Building Success in 2011

By Autonetics — In News — January 3, 2011

03

Jan
2011

In today’s economy, robots are exactly what the doctor ordered to improve the health of the economy and keep jobs at home. Fear of displacement from robotics and automation is misplaced in today’s global marketplace.

What should really give workers pause is when their companies won’t use robots and other automated technologies to become stronger global competitors.

Take for example Marlin Steel Wire, a small business on the U.S. East Coast. They epitomize any company with a global imprint. They export. They win business in Singapore and China. They compete against big companies in low-wage countries and win. They do it with robots but they put people first.

Now look at a big company like Harley-Davidson. They use robots to cut costs and improve quality. Workers are their best assets, and robots and automation free their people to add more value with ideas and innovation (same as Marlin).

Any country and any industry can apply the same approach: put people first and compete on the basis of innovation¹.

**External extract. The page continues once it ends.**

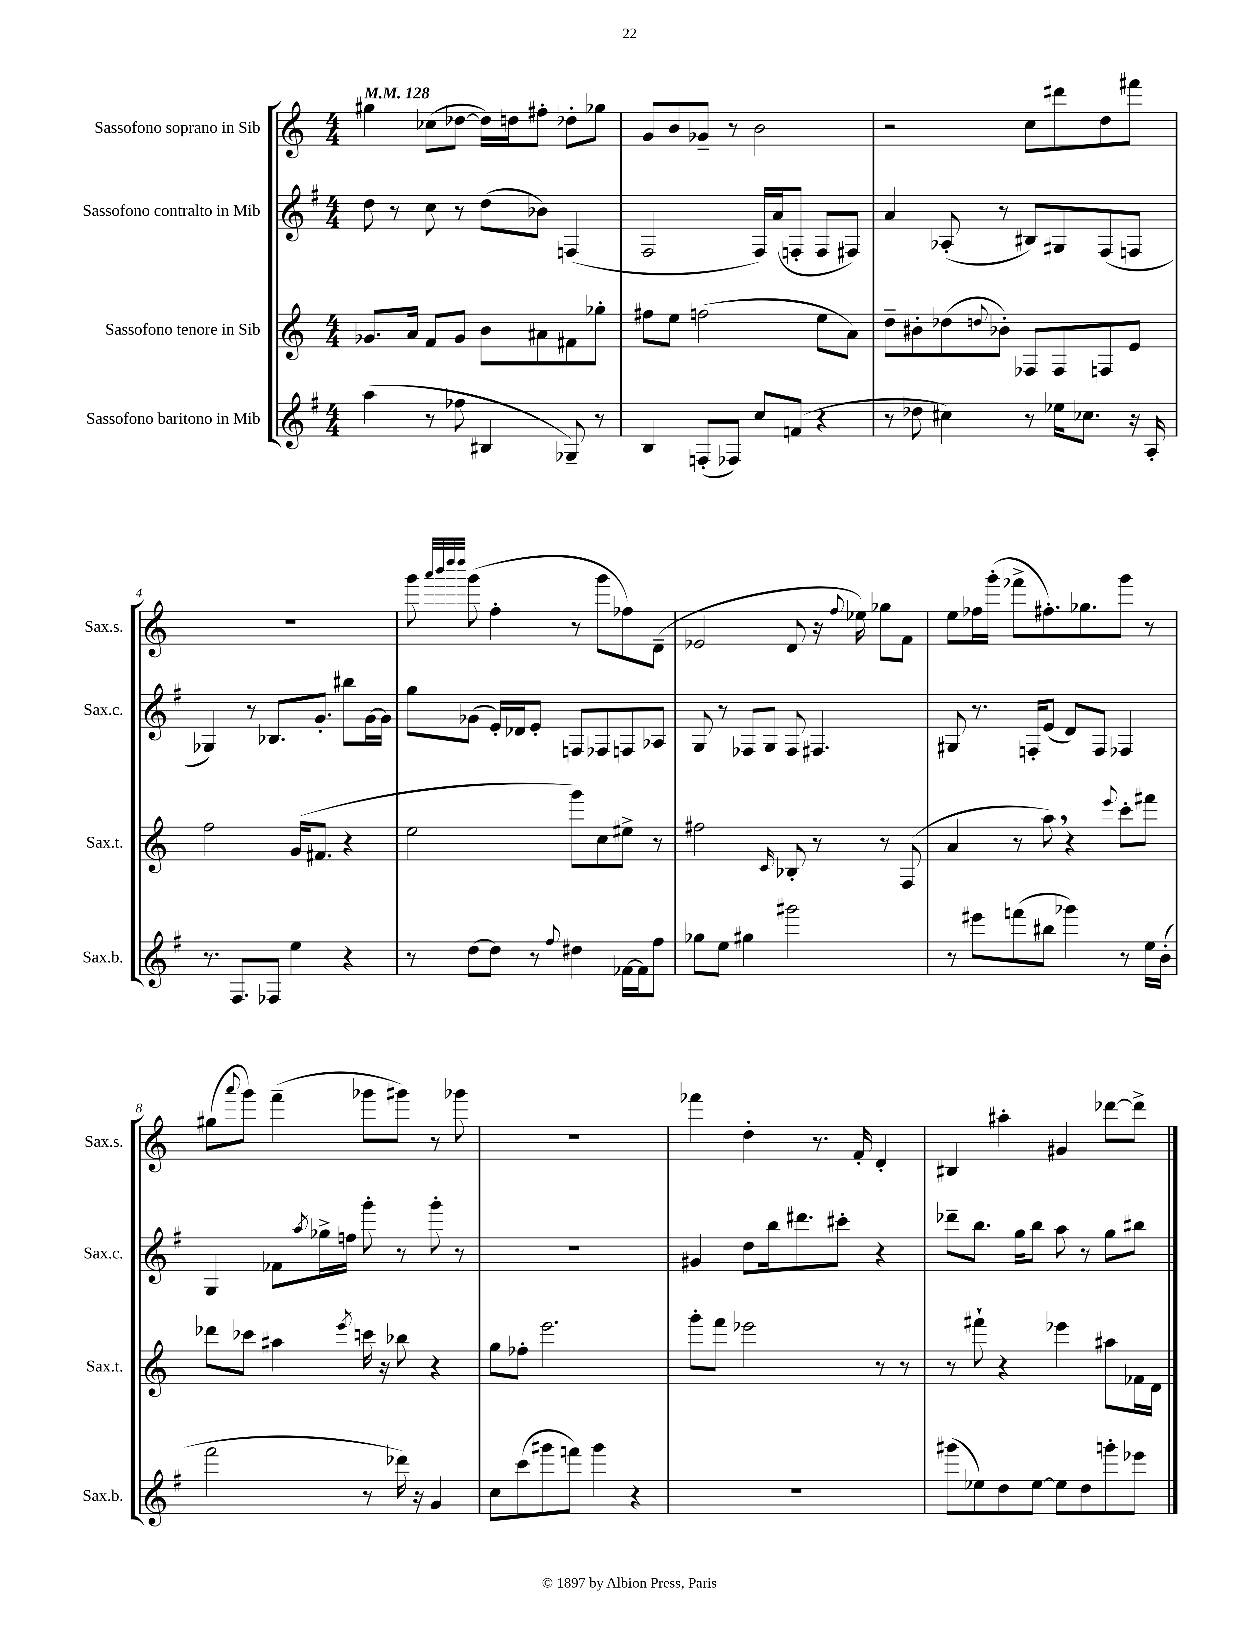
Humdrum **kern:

With real innovation comes the need to embrace changes ahead of the game. To be fully prepared, business partners will need to work together to identify opportunities, invest resources and create a roadmap of excellence to drive success. At Autonetics we forged some amazing partnerships in 2010, and made a commitment to work together in advancing the technology and design of automation. In the coming year we will be investing more resources enabling and supporting our development teams and strategic partnerships with companies world wide. These companies employ researchers working across a wide range of disciplines including artificial Intelligence, biomimetic robotics, computer vision, distributed sensing, decision analysis, intelligent databases and information retrieval, hybrid robotic control, manipulators, micro robotics modeling, motion planning, prototyping, next generation metrology and sensory networks.

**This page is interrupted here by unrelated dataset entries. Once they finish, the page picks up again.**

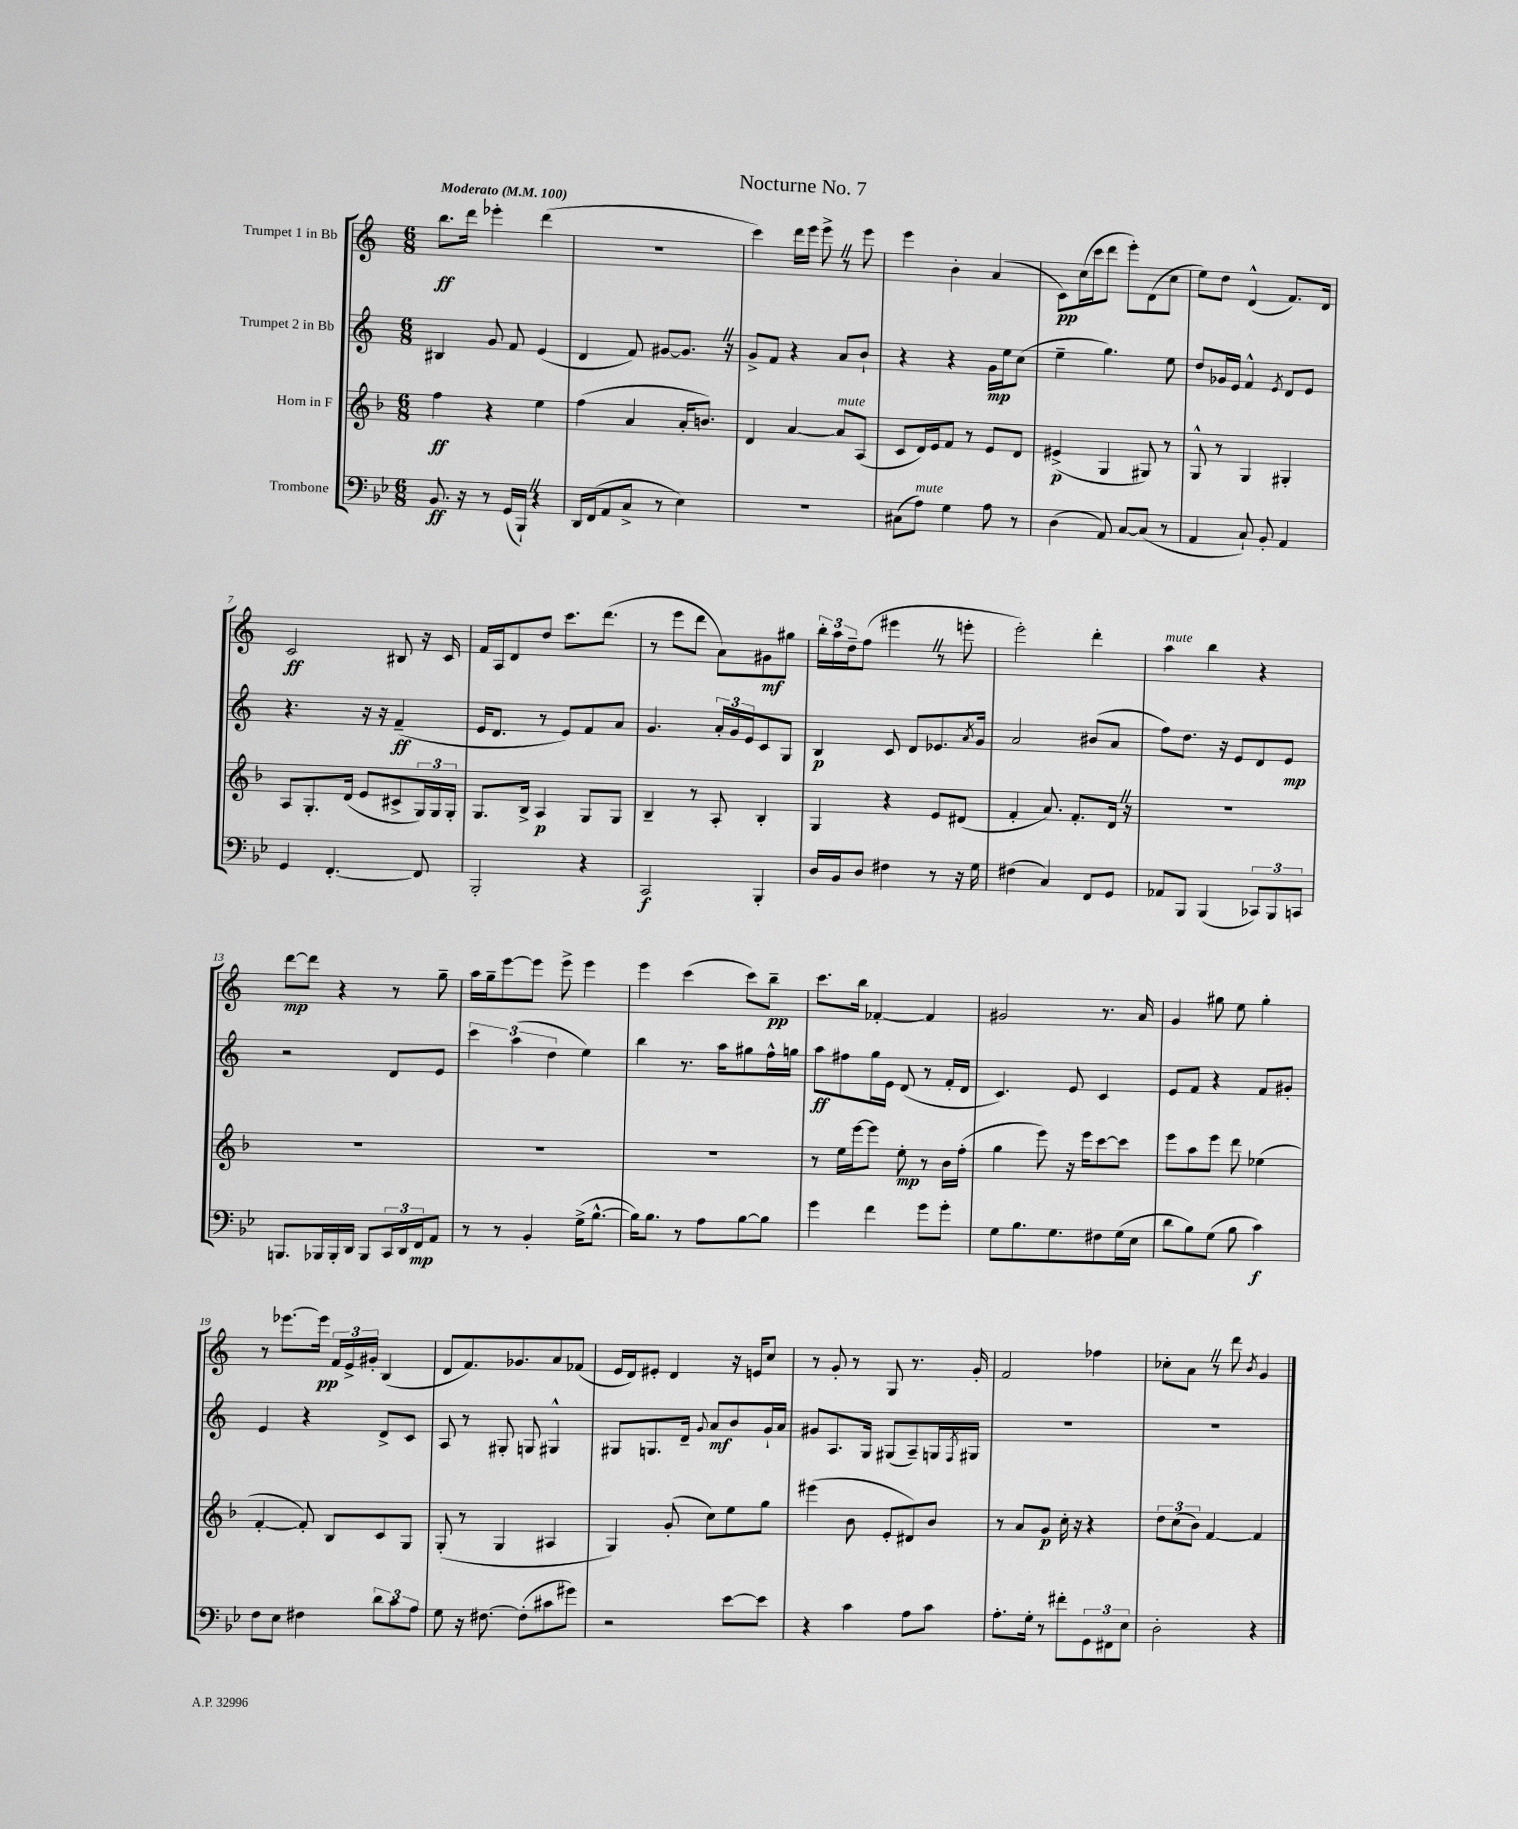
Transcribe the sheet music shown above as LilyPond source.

\header { title = "Nocturne No. 7" }
<<
\new StaffGroup <<
\new Staff = "s0" \with { instrumentName = "Trumpet 1 in Bb" } {
    \clef treble \key c \major \numericTimeSignature \time 6/8 \tempo "Moderato" 4 = 100
    b''8.\ff d'''16 ees'''4-. d'''4( |
    R2. |
    c'''4) d'''16 e'''16 e'''8-> \once \override BreathingSign.text = \markup { \musicglyph "scripts.caesura.straight" } \breathe r8 e'''8 |
    e'''4 b'4-. a'4( |
    c'8\pp) c''16( c'''16 d'''8 e'''8-.) d'8( c''8 |
    e''8) d''8 d'4-^( f'8.) d'16 |
    c'2\ff bis8 r16 c'16 |
    f'16 a16 d'8 d''8 c'''8. d'''8.( |
    r8 e'''8 d'''8 a'8) gis'8\mf gis''8 |
    \tuplet 3/2 { b''16-. a''16 d''16-- } f''8( eis'''4 \once \override BreathingSign.text = \markup { \musicglyph "scripts.caesura.straight" } \breathe r8 e'''8-. |
    e'''2-.) d'''4-. |
    a''4^\markup { \italic "mute" } b''4 r4 |
    d'''8~\mp d'''8 r4 r8 g''8-- |
    a''16 g''16-- e'''8~ e'''8 e'''8-> e'''4 |
    e'''4 c'''4( c'''8) b''8--\pp |
    c'''8. b''16 fes'4~-. fes'4 |
    gis'2 r8. a'16 |
    g'4 gis''8 e''8 gis''4-. |
    r8 ees'''8.~ ees'''16\pp \tuplet 3/2 { f'16 e'16-> gis'16-. } b4( |
    d'8 f'8.) ges'8. a'8 fes'8( |
    e'16 d'16) eis'8-. d'4 r16 e'16 c''8 |
    r8 g'8-. r8 g8 r8. g'16-. |
    f'2 fes''4 |
    ces''8-. a'8 \once \override BreathingSign.text = \markup { \musicglyph "scripts.caesura.straight" } \breathe r8 d'''8 \acciaccatura { b'8 } g'4 \bar "|." |
}
\new Staff = "s1" \with { instrumentName = "Trumpet 2 in Bb" } {
    \clef treble \key c \major \numericTimeSignature \time 6/8
    bis4 g'8 f'8 e'4( |
    d'4 f'8) gis'8~ gis'8. \once \override BreathingSign.text = \markup { \musicglyph "scripts.caesura.straight" } \breathe r16 |
    g'8-> f'8 r4 a'8 b'8-! |
    r4 r4 g'16\mp e''16 c''8( |
    e''4-- g''4.) e''8 |
    d''8 ges'16 e'16 f'4-^ \acciaccatura { e'8 } d'8 e'8 |
    r4. r16 r16 f'4--\ff( |
    e'16 d'8. r8 e'8) f'8 a'8 |
    g'4. \tuplet 3/2 { a'16-. g'16 e'16 } c'8 g8 |
    b4\p c'8 d'8 ees'8. \acciaccatura { a'8 } g'16 |
    a'2 bis'8( a'8 |
    f''8) d''8. r16 e'8 d'8 e'8\mp |
    r2 d'8 e'8 |
    \tuplet 3/2 { c'''4 a''4( d''4 } e''4) |
    b''4 r8. a''16 gis''8 f''16-^ g''16 |
    a''8\ff fis''8 g''16 e'16 d'8( r8 f'16-. d'16 |
    c'4.) e'8 c'4 |
    e'8 f'8 r4 f'8 gis'8-. |
    e'4 r4 d'8-> c'8 |
    a8 r8 gis8-. g8 gis4-^ |
    gis8 g8. d'16-- \appoggiatura { g'8 } a'8\mf b'8 g'16-! a'16 |
    gis'8 a8. g16 gis8( a8--) g16 \acciaccatura { f8 } gis16 |
    R2. |
    R2. \bar "|." |
}
\new Staff = "s2" \with { instrumentName = "Horn in F" } {
    \clef treble \key f \major \numericTimeSignature \time 6/8
    f''4\ff r4 e''4 |
    f''4( a'4 a'16-. b'8.) |
    d'4 a'4~ a'8^\markup { \italic "mute" } a8( |
    c'8 d'16) e'16 f'8 r8 e'8 d'8 |
    eis'4->\p( g4 gis8) r8 |
    g8-^ r8 g4 gis4-. |
    a8 g8.-. d'16( e'8 cis'8-> \tuplet 3/2 { g16) g16 g16-. } |
    g8. bes16-> a4\p g8 g8 |
    bes4-- r8 a8-. bes4-. |
    g4 r4 e'8 dis'8( |
    f'4-. a'8.) f'8.-. d'16 \once \override BreathingSign.text = \markup { \musicglyph "scripts.caesura.straight" } \breathe r16 |
    R2. |
    R2. |
    R2. |
    R2. |
    r8 e''16 e'''16~ e'''8 e''8-.\mp r8 bes'16 f''16-.( |
    g''4 e'''8) r16 e'''16 c'''8~ c'''8 |
    e'''8 a''8 e'''8 d'''8 ees''4( |
    f'4~-. f'8-.) bes8 c'8 g8 |
    g8-.( r8 g4 ais4 |
    g4) g'8-.( c''8) e''8 g''8 |
    eis'''4( bes'8 e'8-. dis'8) bes'8 |
    r8 a'8 g'8\p c''16-. r16 r4 |
    \tuplet 3/2 { d''8 c''8( bes'8) } f'4~ f'4 \bar "|." |
}
\new Staff = "s3" \with { instrumentName = "Trombone" } {
    \clef bass \key bes \major \numericTimeSignature \time 6/8
    bes,8.\ff r16 r8 g,16( bes,,16-!) \once \override BreathingSign.text = \markup { \musicglyph "scripts.caesura.straight" } \breathe r4 |
    d,16 f,16( a,8 c8-> r8 ees4) |
    R2. |
    cis8( a8^\markup { \italic "mute" }) g4 a8 r8 |
    d4( a,8) c8~ c8( r8 |
    a,4 c8-!) bes,8-. a,4 |
    g,4 f,4.~-. f,8 |
    bes,,2-. r4 |
    c,2\f bes,,4-. |
    d16 bes,16 d8 fis4 r8 r16 g16 |
    fis4( c4) f,8 g,8 |
    aes,8 bes,,8 bes,,4( \tuplet 3/2 { ces,8) bes,,8 c,8 } |
    b,,8. bes,,16 bes,,16-. d,16 bes,,8 \tuplet 3/2 { c,16 d,16 f,16\mp } a,8 |
    r8 r8 bes,4-. g16->( bes8.~-^ |
    bes16) bes8. r8 a8 bes8~ bes8 |
    g'4 f'4 g'8 g'8-. |
    g8 bes8. g8. fis8 g16( ees16 |
    d'8 bes8) g8( bes8 c'4\f) |
    f8 ees8 fis4 \tuplet 3/2 { d'8 c'8 a8 } |
    g8 r16 fis8.~ fis8-.( cis'8 gis'8) |
    r2 ees'8~ ees'8 |
    r4 c'4 a8 c'8 |
    a8.-. g16-. r8 fis'8-. \tuplet 3/2 { g,8 fis,8 ees8 } |
    d2-. r4 \bar "|." |
}
>>
>>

Applications for these disciplines involve aerospace, industrial automation, automotive, biomechanics, bioscience, agriculture, energy, health care and intelligent information systems. We see such ‘embedded’ working relationships continuing strongly in 2011 and beyond, both for us and across the industry.

Soon to be released are Autonetics latest software developments for improvement to our existing measurement systems and automation using fuzzy logic control, neural networks, genetic algorithms and evolutionary model-predictive control. These breakthroughs coupled with superior hardware from our partners herald a higher level of integration, accuracy and return on investment for the New Year.